Tanıda hastaların kliniğinin en önemli olan şey olduğunu dile getiren Avcı, “Üç haftayı geçen ishal, özellikle kanlı ishal bizim için çok kıymetli. Hastaya kolonoskopi yapılarak o bölgenin mukozası değerlendirilir ve biyopsiler alınır. Klinik, endoskopik bulgular ve histopatolojik bulgularla hastanın tanısı konulur. Aynı zamanda buna neden olabilecek diğer aynı görüntüyü verebilecek hastalıkların da dışlanması gerekir. Bunlar enfeksiyöz, tüberküloz gibi hastalıklar, ağrı kesici kullanımına bağlı bağırsak mukozasının bozulması olabilir. Bunların hepsini dışladıktan sonra teşhisimizi koyuyoruz. Hastaların durumuna göre tedavi şekli belirlenir. Örneğin crohn hastalarının bir kısmı acil bir şekilde gelir. Hastanın kliniğine göre başlayacağımız ilaçların gücü belirlenir. Hastaların tedavisini artık sadece semptomları gidermeye yönelik değil, elimizden geldiğince mukozanın tamamen iyileşmesini istiyoruz. Böylelikle tam bir tedavi sağlama amacımız var. Eskiden sadece hastanın semptomlarının giderilmesi yeterli görülürken bugün artık mukozanın tamamının iyileşmesi öngörülüyor” şeklinde konuştu.
“Fazla baharatlı, kolalı gıdalar hastalarda sıkıntıya neden olabilir”
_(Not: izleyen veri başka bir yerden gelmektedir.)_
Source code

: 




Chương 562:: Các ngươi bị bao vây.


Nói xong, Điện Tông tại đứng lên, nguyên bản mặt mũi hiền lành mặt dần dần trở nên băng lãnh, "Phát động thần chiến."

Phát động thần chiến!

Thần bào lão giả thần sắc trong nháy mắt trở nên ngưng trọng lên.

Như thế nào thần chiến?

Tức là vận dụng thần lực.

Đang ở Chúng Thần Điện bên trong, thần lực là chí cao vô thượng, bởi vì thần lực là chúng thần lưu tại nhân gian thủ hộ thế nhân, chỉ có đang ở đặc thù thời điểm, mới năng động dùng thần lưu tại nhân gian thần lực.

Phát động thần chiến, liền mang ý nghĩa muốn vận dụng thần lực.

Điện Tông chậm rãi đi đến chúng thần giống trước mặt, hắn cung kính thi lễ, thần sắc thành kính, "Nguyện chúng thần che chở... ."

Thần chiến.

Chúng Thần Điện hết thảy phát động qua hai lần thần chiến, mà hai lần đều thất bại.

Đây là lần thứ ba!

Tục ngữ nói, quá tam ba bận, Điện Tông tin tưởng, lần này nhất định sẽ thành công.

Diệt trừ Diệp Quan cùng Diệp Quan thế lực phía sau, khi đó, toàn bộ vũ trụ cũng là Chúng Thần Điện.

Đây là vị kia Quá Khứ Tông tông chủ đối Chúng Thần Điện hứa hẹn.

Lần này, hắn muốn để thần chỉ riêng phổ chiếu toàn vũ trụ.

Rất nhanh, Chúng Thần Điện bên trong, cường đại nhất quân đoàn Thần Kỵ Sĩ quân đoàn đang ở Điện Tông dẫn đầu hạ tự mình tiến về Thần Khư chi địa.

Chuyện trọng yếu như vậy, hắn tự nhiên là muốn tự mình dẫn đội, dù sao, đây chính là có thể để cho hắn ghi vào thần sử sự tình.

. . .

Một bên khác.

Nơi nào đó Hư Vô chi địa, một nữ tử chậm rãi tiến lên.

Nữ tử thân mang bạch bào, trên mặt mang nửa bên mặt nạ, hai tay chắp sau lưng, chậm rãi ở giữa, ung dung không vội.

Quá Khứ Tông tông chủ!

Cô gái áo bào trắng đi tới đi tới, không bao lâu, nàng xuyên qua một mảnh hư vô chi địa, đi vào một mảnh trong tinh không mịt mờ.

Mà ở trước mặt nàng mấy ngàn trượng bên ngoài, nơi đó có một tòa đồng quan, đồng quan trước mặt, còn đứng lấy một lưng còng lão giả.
Hastaların uzak durması gereken konulara da değinen Avcı, “Hastalarımızın özellikle ağrı kesici kullanmasını istemeyiz. Fazla baharatlı, kolalı gıdalar hastalarda sıkıntıya neden olabilir. Onun için özellikle ağrı kesicilerden uzak durmalarını istiyoruz. Gerekirse antibiyotik kullanımından uzak durmalarını istiyoruz. Tedavilerinin düzenli bir şekilde yapılması çok önemli. Çünkü tedaviyle hastalık kontrol altına alındıktan sonra hastaların bir kısmı ilaçlarını bırakmaktadırlar. Ama sonra hastalık daha şiddetli bir şekilde dönebilir. O gereksiz bırakmaya bağlı olarak daha ağır bir hastalık tablosu oluşabilir. Onun için hastalar asla doktorunun izni olmadan ilaçlarını bırakmamalılar. Hastalarımızın kas eklem tutulumları, göz tutulumu, cilt tutulumu ve karaciğer tutulumu olabilir. O açıdan da hastalarımızı sürekli takip altında tutmak zorundayız. Hastalarımızın bir gastrolog tarafından takibi önemli. Çünkü gastroenteroloji bu işin uzmanı olduğu için nerde ne yapılması gerektiğini, nerede müdahale etmesi gerektiğini daha iyi tespit edebilir. Bu tür hastalarımız kronik hastalardır. ’Bir ishal oldum ve geçti’ şeklinde düşünmemelidirler. Her zaman doktorlarına kontrole gitmelidirler” ifadelerini kullandı.